On 21.06.2014 03:03, Dan Williams wrote:
> On Fri, 2014-06-20 at 23:27 +0200, poma wrote:
>> On 20.06.2014 17:55, Dan Williams wrote:
>>> On Fri, 2014-06-20 at 08:55 +0200, drago01 wrote:
>>>> On Thu, Jun 19, 2014 at 8:59 PM, Jared K. Smith
>>>> <jsmith at fedoraproject.org> wrote:
>>>>> On Thu, Jun 19, 2014 at 2:01 PM, Reindl Harald <h.reindl at thelounge.net>
>>>>> wrote:
>>>>>> if *that* is what is supposed to make DNF faster it's just a lie
>>>>> This is not the only thing that DNF does differently to try to make package
>>>>> installations and updates go faster (or appear to go faster).  Calling the
>>>>> developers liers doesn't help the situation any.
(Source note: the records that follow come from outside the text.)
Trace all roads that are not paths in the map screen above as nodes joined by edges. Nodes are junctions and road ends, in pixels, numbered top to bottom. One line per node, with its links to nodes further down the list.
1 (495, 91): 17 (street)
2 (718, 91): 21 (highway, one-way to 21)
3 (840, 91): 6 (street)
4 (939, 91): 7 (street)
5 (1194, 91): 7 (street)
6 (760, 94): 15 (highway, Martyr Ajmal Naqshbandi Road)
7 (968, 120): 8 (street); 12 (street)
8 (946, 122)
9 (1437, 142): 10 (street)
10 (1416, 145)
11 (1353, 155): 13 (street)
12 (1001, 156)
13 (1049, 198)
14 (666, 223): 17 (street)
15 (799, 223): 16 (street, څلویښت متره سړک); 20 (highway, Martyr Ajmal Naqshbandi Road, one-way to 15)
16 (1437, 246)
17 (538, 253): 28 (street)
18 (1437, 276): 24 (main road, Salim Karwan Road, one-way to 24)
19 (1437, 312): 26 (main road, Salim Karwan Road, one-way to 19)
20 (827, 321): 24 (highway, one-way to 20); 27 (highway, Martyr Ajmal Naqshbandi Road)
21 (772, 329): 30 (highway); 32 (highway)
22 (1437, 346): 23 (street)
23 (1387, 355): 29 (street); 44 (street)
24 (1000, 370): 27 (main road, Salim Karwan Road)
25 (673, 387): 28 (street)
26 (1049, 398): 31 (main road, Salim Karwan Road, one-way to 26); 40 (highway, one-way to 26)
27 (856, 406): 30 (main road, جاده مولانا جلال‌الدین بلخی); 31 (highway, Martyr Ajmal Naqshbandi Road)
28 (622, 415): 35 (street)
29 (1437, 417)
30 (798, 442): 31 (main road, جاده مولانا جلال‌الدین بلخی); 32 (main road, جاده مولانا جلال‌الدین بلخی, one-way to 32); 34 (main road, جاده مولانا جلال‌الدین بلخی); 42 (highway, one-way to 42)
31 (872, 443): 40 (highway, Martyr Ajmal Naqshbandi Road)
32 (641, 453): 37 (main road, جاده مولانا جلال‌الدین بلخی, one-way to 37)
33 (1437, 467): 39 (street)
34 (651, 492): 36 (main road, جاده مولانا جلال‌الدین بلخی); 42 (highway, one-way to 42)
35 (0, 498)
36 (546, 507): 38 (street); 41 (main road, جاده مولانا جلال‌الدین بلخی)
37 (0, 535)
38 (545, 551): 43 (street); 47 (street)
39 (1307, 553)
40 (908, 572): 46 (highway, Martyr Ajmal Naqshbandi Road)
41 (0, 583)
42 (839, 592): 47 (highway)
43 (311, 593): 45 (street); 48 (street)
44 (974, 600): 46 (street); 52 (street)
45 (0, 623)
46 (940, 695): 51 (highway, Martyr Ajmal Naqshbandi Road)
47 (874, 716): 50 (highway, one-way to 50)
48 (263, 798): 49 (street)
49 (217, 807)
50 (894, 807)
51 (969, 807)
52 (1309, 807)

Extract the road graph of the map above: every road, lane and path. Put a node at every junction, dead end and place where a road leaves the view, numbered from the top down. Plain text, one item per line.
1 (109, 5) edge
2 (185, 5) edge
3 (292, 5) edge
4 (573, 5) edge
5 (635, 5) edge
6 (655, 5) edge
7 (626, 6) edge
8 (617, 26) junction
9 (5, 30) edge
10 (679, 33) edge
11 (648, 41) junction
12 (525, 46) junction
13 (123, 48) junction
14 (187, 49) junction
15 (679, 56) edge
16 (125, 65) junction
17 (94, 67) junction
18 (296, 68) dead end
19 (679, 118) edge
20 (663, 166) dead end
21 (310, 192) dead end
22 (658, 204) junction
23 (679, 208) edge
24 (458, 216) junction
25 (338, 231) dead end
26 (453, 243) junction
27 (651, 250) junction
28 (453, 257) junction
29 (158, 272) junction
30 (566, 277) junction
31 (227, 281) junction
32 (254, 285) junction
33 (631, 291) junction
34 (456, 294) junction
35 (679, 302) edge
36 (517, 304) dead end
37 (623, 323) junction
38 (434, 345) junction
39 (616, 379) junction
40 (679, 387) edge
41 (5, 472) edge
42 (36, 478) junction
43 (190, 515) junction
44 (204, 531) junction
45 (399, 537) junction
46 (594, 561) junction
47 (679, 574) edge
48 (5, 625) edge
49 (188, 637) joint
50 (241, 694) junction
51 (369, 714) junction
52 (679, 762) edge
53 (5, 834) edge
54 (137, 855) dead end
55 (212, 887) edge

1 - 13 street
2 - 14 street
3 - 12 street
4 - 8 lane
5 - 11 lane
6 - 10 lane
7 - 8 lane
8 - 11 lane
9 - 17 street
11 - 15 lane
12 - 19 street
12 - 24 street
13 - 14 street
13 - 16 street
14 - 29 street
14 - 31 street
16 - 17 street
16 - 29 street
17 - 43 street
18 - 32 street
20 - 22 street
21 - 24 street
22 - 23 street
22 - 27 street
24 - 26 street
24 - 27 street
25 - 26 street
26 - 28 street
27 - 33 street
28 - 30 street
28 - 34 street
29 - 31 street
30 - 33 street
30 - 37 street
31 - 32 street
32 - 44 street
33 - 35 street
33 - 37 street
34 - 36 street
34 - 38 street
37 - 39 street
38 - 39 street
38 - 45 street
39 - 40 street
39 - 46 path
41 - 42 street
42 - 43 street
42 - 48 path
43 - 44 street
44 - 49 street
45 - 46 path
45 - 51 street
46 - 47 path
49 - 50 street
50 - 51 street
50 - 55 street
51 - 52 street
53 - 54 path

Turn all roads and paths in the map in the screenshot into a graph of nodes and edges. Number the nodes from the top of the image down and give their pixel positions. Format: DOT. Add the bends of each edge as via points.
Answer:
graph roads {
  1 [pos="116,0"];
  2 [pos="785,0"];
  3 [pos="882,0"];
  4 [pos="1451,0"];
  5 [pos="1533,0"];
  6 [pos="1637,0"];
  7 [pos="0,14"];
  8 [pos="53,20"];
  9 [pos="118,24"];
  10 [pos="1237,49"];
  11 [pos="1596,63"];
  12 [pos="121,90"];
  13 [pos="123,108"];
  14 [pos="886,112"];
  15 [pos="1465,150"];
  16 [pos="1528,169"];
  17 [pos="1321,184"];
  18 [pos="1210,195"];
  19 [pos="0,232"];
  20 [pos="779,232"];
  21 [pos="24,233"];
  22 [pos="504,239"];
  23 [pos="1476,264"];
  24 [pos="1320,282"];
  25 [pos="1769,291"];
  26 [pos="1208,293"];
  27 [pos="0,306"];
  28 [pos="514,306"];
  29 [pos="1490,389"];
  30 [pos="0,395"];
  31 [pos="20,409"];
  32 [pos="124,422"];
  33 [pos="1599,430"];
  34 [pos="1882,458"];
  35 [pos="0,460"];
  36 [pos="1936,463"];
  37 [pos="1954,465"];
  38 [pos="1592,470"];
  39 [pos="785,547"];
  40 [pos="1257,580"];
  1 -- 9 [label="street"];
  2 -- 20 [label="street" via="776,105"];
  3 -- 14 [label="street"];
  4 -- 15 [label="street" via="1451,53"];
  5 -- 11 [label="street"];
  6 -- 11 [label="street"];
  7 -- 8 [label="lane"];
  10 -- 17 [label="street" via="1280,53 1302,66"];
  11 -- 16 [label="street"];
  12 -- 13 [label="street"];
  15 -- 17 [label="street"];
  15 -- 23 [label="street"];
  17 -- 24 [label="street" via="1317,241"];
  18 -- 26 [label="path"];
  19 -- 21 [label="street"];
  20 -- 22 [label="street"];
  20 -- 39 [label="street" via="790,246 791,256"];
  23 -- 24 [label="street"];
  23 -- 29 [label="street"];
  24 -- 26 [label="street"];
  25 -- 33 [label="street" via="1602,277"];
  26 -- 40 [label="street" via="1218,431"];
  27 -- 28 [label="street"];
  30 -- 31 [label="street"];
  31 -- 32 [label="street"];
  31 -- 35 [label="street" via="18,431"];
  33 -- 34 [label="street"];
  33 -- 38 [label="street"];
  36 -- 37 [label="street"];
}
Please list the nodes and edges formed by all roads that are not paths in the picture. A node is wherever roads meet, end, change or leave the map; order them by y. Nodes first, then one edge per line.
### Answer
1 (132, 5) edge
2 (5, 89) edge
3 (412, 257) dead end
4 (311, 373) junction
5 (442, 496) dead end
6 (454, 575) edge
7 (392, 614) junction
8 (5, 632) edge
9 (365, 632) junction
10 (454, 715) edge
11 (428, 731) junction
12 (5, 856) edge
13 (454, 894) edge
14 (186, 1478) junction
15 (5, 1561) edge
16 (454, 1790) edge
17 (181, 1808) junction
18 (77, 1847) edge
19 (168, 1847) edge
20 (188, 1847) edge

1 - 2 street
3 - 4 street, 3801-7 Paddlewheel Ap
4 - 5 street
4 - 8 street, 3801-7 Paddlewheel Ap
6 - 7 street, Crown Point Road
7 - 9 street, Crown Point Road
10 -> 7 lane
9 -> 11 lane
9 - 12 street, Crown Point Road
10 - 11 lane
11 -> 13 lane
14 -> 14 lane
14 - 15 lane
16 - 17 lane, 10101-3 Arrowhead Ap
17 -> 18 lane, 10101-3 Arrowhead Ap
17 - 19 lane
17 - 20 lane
>>>>>> if i am really interested in updates now i do "yum clean metadata && yum
>>>>>> upgrade"
>>>>>> for many years simply because you don't know how accurat you metadata are
>>>>> Sure, but you have to understand -- you're a power user.  You know enough to
>>>>> do this in yum for your particular use case, which means you probably know
>>>>> enough to change the DNF settings with regards to cron-based metadata
>>>>> retrieval.  What I think you're missing (and frankly, seem to miss in the
>>>>> lot of fedora-devel discussions you take part in) is that Fedora isn't
>>>>> engineered around *your* particular needs.  We do things mostly by
>>>>> consensus, and aim to make it a pleasant experience for the *average* user
>>>>> (or whatever we have in the Fedora community that approximates an average
>>>>> user), and not just for power users with very specific needs and
>>>>> requirements.
>>>>> Whether you like it or not, one of the most common complaints about yum
>>>>> (especially from people coming from another package management system) is
>>>>> that it seems slow because of the necessity to download the metadata.  The
>>>>> DNF developers -- in trying to address this common complaint -- had solved
>>>>> it by handling metadata in a different way.  They've also added settings so
>>>>> that power users like you and I can tune it to better fit our particular
>>>>> needs.
>>>>>> and *no* traffic is not cheap everywhere, by far not
>>>>> I probably understand this better than a lot of people on this list, as I've
>>>>> been on a bandwidth-limited connection for the past nine years.  Only in the
>>>>> past month have I been able to get high speed internet in my home that
>>>>> wasn't limited to a few gigabytes per month.  So yes, I completely
>>>>> understand that traffic isn't cheap (or fast) everywhere.
>>>> It should be at least smart enough to not do it on mobile broadband
>>>> (like packagekit does).
>>> Python + D-Bus example for detecting WWAN NetworkManager 0.9+ is here:
>>> http://cgit.freedesktop.org/NetworkManager/NetworkManager/tree/examples/python/dbus/is-wwan-default.py
>>> Dan
>> This is super duper, however if wwan is on the router as Ranhald wrote, you can only click your heels three times and repeat, "There's no place like home."
> Certainly.  But that doesn't mean we shouldn't try to fix 50%, even if
> we can't achieve the stars.  So I think there's a ton of value in doing
> this despite the fact that we can't be perfect.
> Dan

Your fame is well deserved, Spaniard.
However, a sensible default is what it is.